++++ DOCUMENT SECTION ++++

14.2 Virtual Machines as Cluster Resources

In this scenario, you have an OES cluster configured on physical machines. OES and Xen are installed and configured on each node along with OES Cluster Services. This part of the OES Cluster Services configuration does not differ from that of an OES cluster without virtualization.

You can create OES virtual machines on each cluster node and configure those virtual machines to be cluster resources. You can then fail over or migrate virtual machine cluster resources (entire virtual machines) to different physical nodes in your cluster.

Figure 14-1 depicts how this setup might look. OES Cluster Services (NCS) is installed and running on the virtual machine (VM) host server.

Figure 14-1 Virtual Machines as Cluster Resources

The following sections describe how to create a cluster resource and its cluster scripts for each virtual machine:

14.2.1 Creating a Xen Virtual Machine Cluster Resource

OES Cluster Services includes two Xen (virtual machine) resource templates, which greatly simplify the process for creating a virtual machine cluster resource. Much of the virtual machine cluster resource configuration is performed automatically by the Xen resource templates. The two templates are named Xen_Template and XenLive_Template. Both templates perform similar functions to automatically configure the cluster resource for the virtual machine.

The XenLive template provides an additional function to allow a manual virtual machine resource migration without the need to boot or bring up the virtual machine on the cluster node where the virtual machine has been migrated. This lets clients continue to access a virtual machine that has been migrated without reconnecting or waiting for the virtual machine to boot or load on the target node.

IMPORTANT:The live migrate function is only useful for a manual virtual machine resource migration, and does not work for a virtual machine resource failover or failback.

Ensure that your Xen setup is working properly before you attempt to set up the OES Cluster Services clustering for your virtual machines in the Xen host environment. Refer to the Introduction to Xen Virtualization to find out how to set up XEN and XEN virtual machines.

++++

» **INSTRUCTION 1**:
In the section on virtual machines as cluster resources, turn the paragraph beginning "OES Cluster Services includes two Xen" into a short bulleted list that keeps its main facts.
» **INSTRUCTION 2**:
Please write out word for word the passage of the section on virtual machines as cluster resources from "In this scenario, you" up to and including "in your cluster.".

++++ SUPPLIED INFORMATION ++++

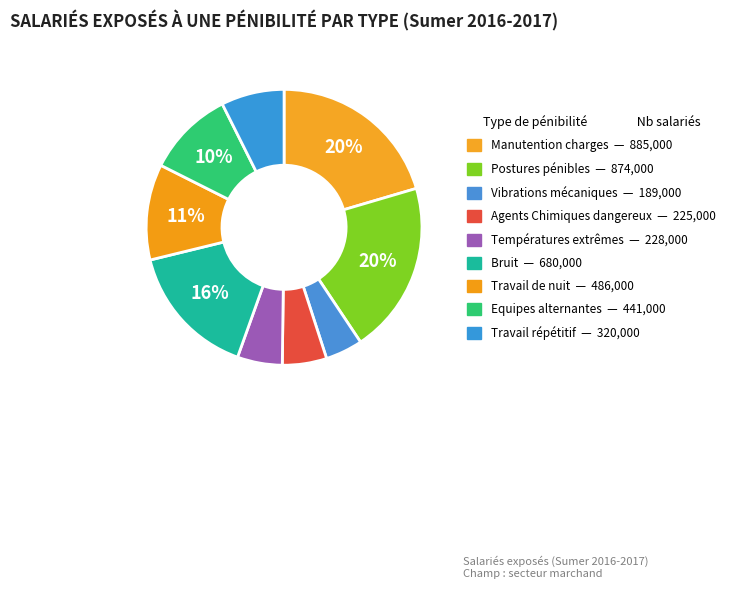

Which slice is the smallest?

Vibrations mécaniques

++++
++++ SUPPLIED INFORMATION ++++

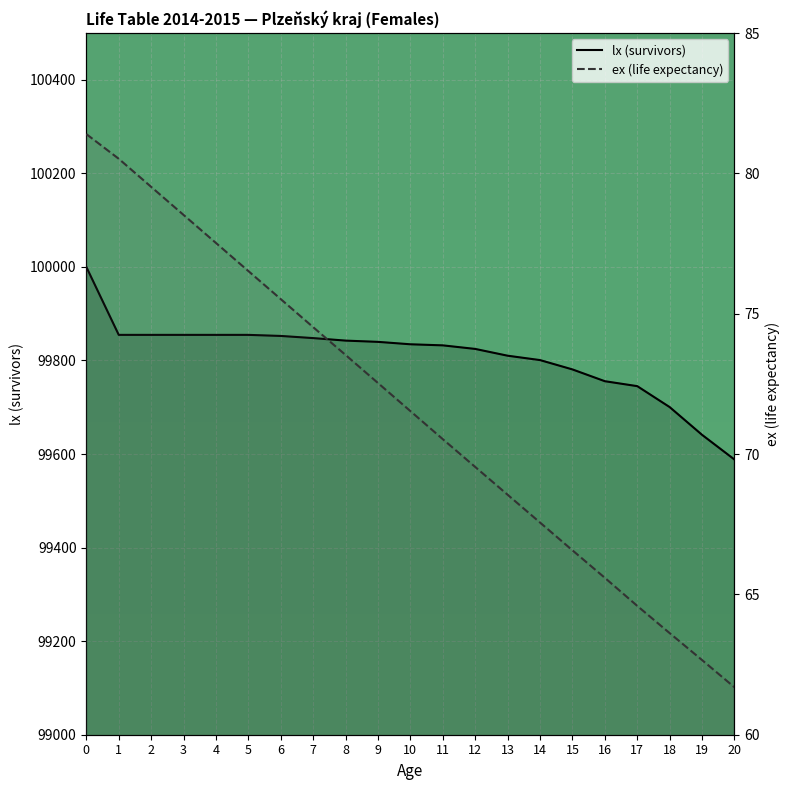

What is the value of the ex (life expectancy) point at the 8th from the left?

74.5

++++

» **RESPONSE BOX 1**:
- OES Cluster Services includes two Xen (virtual machine) resource templates: Xen_Template and XenLive_Template.
- They greatly simplify creating a virtual machine cluster resource.
- They perform much of the virtual machine cluster resource configuration automatically.
- Both perform similar functions to configure the cluster resource for the virtual machine automatically.

» **RESPONSE BOX 2**:
In this scenario, you have an OES cluster configured on physical machines. OES and Xen are installed and configured on each node along with OES Cluster Services. This part of the OES Cluster Services configuration does not differ from that of an OES cluster without virtualization.

You can create OES virtual machines on each cluster node and configure those virtual machines to be cluster resources. You can then fail over or migrate virtual machine cluster resources (entire virtual machines) to different physical nodes in your cluster.